New data released by RealtyTrac Inc. shows that more and more households in most major cities around the nation received more foreclosure warnings in the first six months of this year than the first six months of 2009.
These numbers are confirming that the nation's foreclosure crisis is getting worse as homeowners continue to fight high unemployment, slow job growth and falling home prices as homeowners fall behind on their mortgage payments.
Overall, almost 150 out of 200 metropolitan areas with at least 200,000 residents showed an annual increase in foreclosure activity between January and June of this year.
Rick Sharga, a senior vice president at RealtyTrac said, "The face of foreclosure is driven much more now by unemployment than in the past, and it's moving out from the places where we've been focusing on in the last few years. The combination of a weak job market and a weak housing market is making it difficult in some of these areas."
RealtyTrac said in a report issued earlier this month that the number of homes facing foreclosure in the first half of 2010 rose 8 percent compared to the same period last year, but dropped 5 percent from the last six months of 2009.

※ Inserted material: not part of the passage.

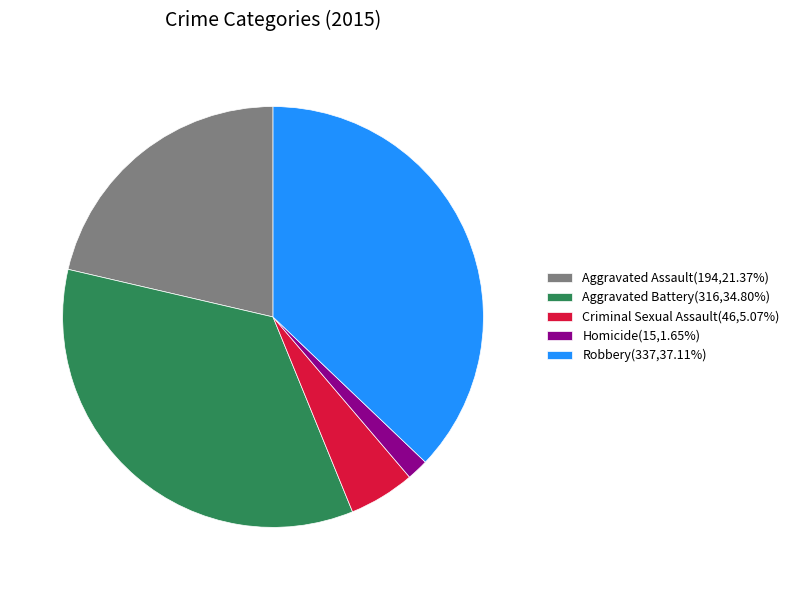

Do Homicide(15,1.65%) and Aggravated Battery(316,34.80%) together represent more than half of the pie?

No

Between January and June close to 1.7 million homeowners received a foreclosure-related warning which means one in 78 homes.
It's estimated that before 2010 is over more than 1 million American homeowners will most likely lose their homes to foreclosure this year. Furthermore, the top 10 metropolitan areas that have had the highest foreclosure rates have remained mostly unchanged over the past 12 months.
The California cities included in the top 10 metropolitan areas with the highest foreclosure rate in the first half of 2010 include Modesto, Merced, Riverside-San Bernardino-Ontario, Stockton, and Vallejo-Fairfield.
With this increase of foreclosures will follow another large increase in short sales and REO properties.